- Activity
Where does the string "yChannelSelector" appear in the listing below? Copy every line where it does.

=== Data for the task ===

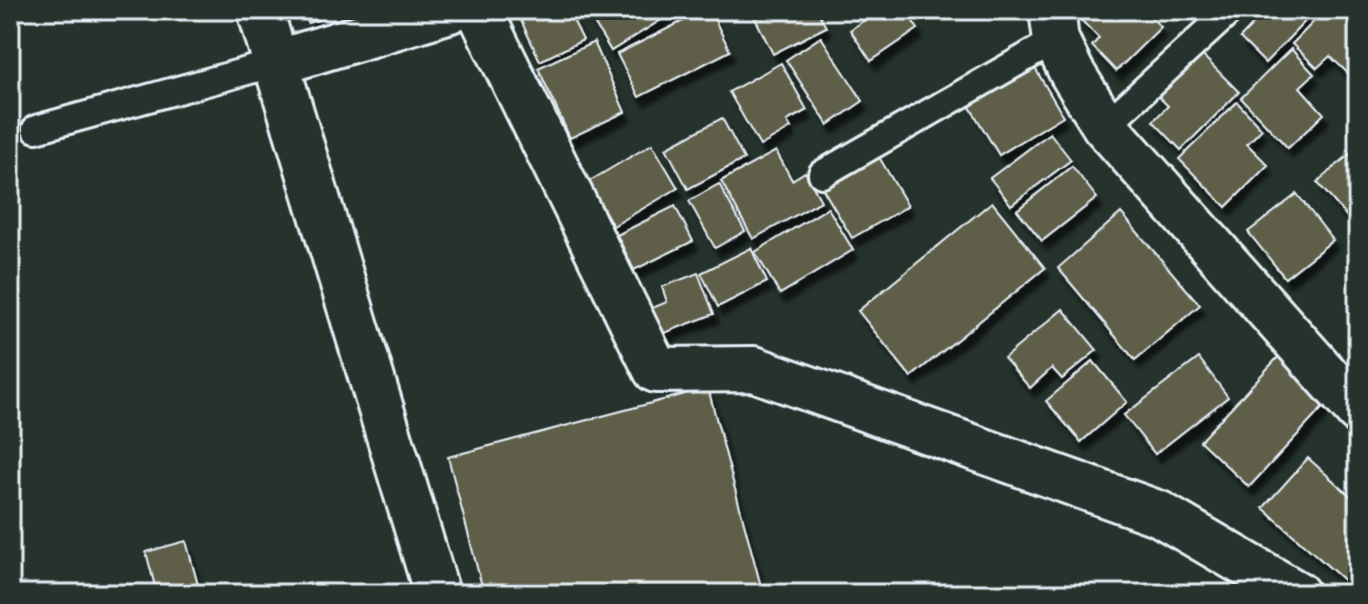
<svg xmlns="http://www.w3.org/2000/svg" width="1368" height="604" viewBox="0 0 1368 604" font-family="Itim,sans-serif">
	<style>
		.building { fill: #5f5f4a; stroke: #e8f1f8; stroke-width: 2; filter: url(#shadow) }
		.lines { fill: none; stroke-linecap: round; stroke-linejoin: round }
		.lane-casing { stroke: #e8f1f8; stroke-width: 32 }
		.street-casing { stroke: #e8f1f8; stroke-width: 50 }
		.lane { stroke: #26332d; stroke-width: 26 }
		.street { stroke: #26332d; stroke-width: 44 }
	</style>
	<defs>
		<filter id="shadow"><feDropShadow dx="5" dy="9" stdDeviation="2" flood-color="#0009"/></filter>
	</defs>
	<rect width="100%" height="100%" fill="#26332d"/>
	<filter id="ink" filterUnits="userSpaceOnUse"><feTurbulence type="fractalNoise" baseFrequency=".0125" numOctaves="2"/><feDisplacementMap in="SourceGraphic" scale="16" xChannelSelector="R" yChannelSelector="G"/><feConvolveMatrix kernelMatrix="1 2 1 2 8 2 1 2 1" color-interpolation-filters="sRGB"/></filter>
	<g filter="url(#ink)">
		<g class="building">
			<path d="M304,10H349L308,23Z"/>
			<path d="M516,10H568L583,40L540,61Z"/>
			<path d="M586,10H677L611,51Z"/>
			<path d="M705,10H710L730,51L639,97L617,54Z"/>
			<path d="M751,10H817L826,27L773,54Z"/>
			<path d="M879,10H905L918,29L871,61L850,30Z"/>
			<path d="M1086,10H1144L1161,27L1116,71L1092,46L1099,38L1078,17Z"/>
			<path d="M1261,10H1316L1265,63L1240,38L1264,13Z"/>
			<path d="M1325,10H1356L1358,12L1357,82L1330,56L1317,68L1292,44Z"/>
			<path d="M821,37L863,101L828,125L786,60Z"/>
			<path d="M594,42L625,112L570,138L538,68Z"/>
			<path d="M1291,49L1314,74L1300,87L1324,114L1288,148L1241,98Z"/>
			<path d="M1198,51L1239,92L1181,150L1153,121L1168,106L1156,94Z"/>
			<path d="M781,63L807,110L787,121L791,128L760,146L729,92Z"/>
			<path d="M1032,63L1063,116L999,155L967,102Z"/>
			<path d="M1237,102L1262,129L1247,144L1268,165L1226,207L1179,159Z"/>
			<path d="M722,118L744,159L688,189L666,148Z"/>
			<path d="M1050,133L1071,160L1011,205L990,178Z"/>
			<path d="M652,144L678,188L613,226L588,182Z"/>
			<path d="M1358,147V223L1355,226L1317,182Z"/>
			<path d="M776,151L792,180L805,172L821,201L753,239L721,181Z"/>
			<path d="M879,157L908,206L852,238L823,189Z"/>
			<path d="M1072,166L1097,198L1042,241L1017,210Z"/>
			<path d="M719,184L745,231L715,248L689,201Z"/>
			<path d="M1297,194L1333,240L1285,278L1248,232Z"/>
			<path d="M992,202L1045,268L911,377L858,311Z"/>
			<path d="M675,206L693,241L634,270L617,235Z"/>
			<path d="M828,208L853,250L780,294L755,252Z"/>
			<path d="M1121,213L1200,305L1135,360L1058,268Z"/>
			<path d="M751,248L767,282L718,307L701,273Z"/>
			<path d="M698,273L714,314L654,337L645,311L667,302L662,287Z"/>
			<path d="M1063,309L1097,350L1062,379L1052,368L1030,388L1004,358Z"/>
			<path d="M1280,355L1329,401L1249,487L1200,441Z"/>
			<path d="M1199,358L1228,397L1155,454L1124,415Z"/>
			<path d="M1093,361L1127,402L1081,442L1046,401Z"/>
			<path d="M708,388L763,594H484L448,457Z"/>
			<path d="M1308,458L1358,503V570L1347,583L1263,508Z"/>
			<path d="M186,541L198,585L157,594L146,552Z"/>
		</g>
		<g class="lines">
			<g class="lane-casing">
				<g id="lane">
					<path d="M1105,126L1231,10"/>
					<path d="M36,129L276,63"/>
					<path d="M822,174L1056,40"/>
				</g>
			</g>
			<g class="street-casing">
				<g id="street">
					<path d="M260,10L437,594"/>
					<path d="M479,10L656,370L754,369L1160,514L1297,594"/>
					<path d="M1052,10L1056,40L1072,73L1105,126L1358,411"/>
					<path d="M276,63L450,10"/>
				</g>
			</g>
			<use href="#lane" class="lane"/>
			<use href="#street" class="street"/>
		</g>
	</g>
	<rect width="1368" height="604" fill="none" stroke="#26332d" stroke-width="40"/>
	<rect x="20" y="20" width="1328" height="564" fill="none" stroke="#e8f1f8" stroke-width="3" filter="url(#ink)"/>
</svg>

===
=== Data for the task ===

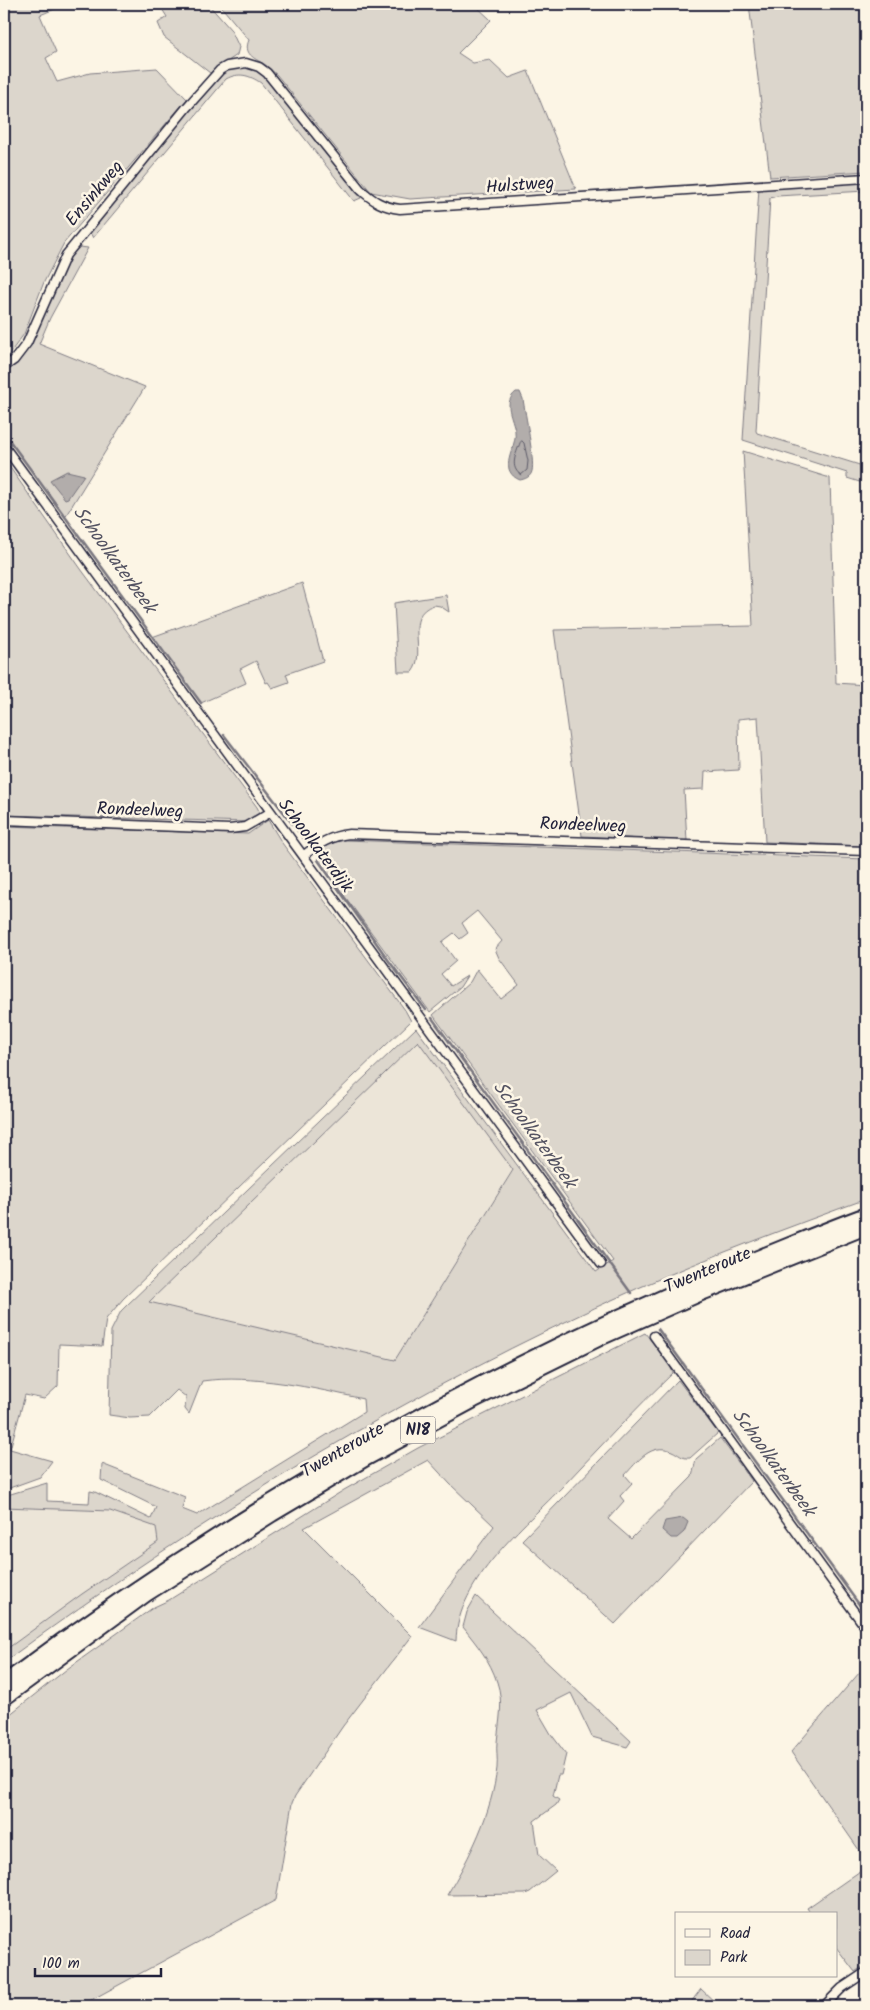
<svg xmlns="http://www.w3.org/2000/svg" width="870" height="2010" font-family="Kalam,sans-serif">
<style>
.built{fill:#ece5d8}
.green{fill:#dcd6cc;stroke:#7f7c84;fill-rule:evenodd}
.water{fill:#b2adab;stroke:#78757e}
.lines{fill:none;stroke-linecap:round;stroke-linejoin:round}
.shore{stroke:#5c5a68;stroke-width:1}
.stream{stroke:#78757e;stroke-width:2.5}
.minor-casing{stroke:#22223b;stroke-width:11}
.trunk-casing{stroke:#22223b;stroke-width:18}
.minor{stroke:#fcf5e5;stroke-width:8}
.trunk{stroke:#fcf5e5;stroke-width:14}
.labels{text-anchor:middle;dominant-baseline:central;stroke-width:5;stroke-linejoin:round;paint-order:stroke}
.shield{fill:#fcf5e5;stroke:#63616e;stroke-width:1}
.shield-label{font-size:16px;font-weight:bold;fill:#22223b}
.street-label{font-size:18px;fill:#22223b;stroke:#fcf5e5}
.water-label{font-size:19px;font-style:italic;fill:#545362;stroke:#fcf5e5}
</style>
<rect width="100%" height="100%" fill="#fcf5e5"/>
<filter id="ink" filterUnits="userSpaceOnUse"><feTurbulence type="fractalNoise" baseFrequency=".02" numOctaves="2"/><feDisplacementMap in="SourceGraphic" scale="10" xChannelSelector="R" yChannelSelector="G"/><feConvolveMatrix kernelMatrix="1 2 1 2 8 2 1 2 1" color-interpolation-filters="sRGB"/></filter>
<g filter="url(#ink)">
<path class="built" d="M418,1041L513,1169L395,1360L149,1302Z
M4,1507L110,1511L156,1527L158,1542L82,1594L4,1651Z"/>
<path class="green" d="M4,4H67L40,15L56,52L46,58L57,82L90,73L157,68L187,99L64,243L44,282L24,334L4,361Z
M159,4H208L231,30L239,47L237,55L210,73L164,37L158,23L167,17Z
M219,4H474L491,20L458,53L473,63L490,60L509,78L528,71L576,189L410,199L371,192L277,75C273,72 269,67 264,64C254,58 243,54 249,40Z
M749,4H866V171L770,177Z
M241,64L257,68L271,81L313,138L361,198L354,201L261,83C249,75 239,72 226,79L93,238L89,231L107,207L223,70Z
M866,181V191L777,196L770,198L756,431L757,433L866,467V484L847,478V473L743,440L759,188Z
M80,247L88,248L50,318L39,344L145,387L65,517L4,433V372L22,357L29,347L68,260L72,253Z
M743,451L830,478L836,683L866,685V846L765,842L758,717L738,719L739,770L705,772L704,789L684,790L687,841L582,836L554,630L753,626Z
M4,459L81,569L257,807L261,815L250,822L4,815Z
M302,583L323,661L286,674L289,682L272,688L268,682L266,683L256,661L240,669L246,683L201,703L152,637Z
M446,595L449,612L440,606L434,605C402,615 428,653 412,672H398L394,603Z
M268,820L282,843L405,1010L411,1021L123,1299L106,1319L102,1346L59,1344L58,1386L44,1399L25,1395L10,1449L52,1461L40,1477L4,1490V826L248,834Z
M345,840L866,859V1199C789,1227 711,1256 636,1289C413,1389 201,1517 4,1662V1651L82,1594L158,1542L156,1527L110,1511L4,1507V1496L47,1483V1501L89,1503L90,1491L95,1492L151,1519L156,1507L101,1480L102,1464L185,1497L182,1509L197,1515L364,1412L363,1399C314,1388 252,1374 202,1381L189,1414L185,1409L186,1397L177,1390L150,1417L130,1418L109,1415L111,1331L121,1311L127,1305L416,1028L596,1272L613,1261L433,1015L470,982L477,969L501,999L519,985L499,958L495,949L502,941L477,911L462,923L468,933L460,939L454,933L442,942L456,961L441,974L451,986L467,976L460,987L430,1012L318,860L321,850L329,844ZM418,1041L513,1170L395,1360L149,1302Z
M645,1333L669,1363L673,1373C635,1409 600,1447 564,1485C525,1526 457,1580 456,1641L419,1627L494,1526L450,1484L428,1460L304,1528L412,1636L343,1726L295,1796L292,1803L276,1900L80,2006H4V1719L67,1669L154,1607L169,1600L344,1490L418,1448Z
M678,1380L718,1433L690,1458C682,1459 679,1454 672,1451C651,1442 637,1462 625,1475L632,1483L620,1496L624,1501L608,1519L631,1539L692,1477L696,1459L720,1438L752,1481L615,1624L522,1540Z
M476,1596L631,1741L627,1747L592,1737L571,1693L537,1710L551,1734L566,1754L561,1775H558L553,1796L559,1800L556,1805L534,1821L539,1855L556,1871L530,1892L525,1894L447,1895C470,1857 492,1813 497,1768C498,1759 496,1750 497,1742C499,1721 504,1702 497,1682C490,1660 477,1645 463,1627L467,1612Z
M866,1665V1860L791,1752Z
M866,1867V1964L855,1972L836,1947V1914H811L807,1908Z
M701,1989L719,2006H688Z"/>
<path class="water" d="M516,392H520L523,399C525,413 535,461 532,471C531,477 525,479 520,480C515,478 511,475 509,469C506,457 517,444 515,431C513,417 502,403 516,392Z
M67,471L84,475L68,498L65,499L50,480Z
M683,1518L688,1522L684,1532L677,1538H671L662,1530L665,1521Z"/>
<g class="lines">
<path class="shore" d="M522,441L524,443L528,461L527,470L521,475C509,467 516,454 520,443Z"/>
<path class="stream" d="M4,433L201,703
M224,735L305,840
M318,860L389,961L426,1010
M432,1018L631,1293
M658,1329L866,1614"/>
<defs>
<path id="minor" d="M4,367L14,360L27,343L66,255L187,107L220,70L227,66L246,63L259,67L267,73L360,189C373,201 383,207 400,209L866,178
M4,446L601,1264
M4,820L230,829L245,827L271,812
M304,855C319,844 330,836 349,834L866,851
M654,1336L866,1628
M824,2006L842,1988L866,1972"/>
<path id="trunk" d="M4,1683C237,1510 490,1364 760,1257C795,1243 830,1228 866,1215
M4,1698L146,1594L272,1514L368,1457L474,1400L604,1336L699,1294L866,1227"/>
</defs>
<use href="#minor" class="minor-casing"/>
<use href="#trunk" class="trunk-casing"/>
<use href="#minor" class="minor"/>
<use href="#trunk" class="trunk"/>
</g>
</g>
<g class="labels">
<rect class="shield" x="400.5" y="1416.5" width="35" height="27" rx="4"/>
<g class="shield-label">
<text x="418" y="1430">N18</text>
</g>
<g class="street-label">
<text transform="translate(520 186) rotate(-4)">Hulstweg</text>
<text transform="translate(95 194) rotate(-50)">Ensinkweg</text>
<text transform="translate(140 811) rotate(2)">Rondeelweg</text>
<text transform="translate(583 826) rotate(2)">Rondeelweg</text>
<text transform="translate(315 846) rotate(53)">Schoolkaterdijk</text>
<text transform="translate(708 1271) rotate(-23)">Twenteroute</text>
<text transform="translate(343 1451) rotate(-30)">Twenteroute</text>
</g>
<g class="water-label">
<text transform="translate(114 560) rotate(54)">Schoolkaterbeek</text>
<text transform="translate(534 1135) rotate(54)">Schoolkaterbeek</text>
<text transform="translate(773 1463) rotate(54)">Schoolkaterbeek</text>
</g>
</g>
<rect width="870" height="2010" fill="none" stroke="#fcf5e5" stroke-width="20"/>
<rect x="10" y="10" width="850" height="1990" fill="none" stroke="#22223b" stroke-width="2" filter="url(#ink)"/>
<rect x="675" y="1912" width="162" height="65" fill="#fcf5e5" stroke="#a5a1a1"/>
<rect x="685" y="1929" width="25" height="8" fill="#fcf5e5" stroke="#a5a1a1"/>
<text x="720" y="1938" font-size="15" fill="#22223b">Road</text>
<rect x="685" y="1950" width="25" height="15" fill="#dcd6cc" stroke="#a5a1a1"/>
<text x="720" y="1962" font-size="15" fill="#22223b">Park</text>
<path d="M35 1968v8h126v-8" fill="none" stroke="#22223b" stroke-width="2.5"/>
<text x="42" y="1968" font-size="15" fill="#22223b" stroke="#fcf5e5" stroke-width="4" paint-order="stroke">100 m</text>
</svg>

===

- Expected answer
	<filter id="ink" filterUnits="userSpaceOnUse"><feTurbulence type="fractalNoise" baseFrequency=".0125" numOctaves="2"/><feDisplacementMap in="SourceGraphic" scale="16" xChannelSelector="R" yChannelSelector="G"/><feConvolveMatrix kernelMatrix="1 2 1 2 8 2 1 2 1" color-interpolation-filters="sRGB"/></filter>
<filter id="ink" filterUnits="userSpaceOnUse"><feTurbulence type="fractalNoise" baseFrequency=".02" numOctaves="2"/><feDisplacementMap in="SourceGraphic" scale="10" xChannelSelector="R" yChannelSelector="G"/><feConvolveMatrix kernelMatrix="1 2 1 2 8 2 1 2 1" color-interpolation-filters="sRGB"/></filter>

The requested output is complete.